Problem statement ▸
Before anything else, copy every record below exactly as it stands.
───── Data supplied ─────
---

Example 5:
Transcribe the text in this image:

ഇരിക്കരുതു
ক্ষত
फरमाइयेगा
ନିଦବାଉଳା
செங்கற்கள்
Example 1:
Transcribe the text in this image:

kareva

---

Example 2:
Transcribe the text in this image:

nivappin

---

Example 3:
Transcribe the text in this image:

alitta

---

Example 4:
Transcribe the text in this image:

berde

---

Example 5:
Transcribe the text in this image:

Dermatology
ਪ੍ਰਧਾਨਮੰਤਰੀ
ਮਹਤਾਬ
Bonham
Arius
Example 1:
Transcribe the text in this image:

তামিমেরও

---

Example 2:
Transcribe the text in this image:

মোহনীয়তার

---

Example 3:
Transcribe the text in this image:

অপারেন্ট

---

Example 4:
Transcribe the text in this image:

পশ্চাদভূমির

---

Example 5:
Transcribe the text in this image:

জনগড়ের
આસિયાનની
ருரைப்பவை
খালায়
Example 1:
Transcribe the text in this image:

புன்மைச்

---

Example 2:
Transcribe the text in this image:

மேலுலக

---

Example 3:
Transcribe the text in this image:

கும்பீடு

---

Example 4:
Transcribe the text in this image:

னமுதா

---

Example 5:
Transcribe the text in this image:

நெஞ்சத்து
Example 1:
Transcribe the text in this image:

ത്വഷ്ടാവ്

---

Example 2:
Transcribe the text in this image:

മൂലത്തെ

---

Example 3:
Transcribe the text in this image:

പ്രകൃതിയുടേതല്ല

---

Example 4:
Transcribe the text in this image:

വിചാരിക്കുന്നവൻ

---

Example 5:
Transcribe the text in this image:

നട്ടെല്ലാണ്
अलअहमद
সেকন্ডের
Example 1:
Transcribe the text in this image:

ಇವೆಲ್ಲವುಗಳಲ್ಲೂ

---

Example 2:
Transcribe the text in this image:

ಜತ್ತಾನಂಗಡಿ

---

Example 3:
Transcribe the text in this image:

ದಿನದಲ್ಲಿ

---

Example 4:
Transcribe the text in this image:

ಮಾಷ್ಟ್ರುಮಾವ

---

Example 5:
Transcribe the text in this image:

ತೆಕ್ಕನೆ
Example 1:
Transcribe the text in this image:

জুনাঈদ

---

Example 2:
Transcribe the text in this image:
─────
Answer for the task ▸
---

Example 5:
Transcribe the text in this image:

ഇരിക്കരുതു
ক্ষত
फरमाइयेगा
ନିଦବାଉଳା
செங்கற்கள்
Example 1:
Transcribe the text in this image:

kareva

---

Example 2:
Transcribe the text in this image:

nivappin

---

Example 3:
Transcribe the text in this image:

alitta

---

Example 4:
Transcribe the text in this image:

berde

---

Example 5:
Transcribe the text in this image:

Dermatology
ਪ੍ਰਧਾਨਮੰਤਰੀ
ਮਹਤਾਬ
Bonham
Arius
Example 1:
Transcribe the text in this image:

তামিমেরও

---

Example 2:
Transcribe the text in this image:

মোহনীয়তার

---

Example 3:
Transcribe the text in this image:

অপারেন্ট

---

Example 4:
Transcribe the text in this image:

পশ্চাদভূমির

---

Example 5:
Transcribe the text in this image:

জনগড়ের
આસિયાનની
ருரைப்பவை
খালায়
Example 1:
Transcribe the text in this image:

புன்மைச்

---

Example 2:
Transcribe the text in this image:

மேலுலக

---

Example 3:
Transcribe the text in this image:

கும்பீடு

---

Example 4:
Transcribe the text in this image:

னமுதா

---

Example 5:
Transcribe the text in this image:

நெஞ்சத்து
Example 1:
Transcribe the text in this image:

ത്വഷ്ടാവ്

---

Example 2:
Transcribe the text in this image:

മൂലത്തെ

---

Example 3:
Transcribe the text in this image:

പ്രകൃതിയുടേതല്ല

---

Example 4:
Transcribe the text in this image:

വിചാരിക്കുന്നവൻ

---

Example 5:
Transcribe the text in this image:

നട്ടെല്ലാണ്
अलअहमद
সেকন্ডের
Example 1:
Transcribe the text in this image:

ಇವೆಲ್ಲವುಗಳಲ್ಲೂ

---

Example 2:
Transcribe the text in this image:

ಜತ್ತಾನಂಗಡಿ

---

Example 3:
Transcribe the text in this image:

ದಿನದಲ್ಲಿ

---

Example 4:
Transcribe the text in this image:

ಮಾಷ್ಟ್ರುಮಾವ

---

Example 5:
Transcribe the text in this image:

ತೆಕ್ಕನೆ
Example 1:
Transcribe the text in this image:

জুনাঈদ

---

Example 2:
Transcribe the text in this image:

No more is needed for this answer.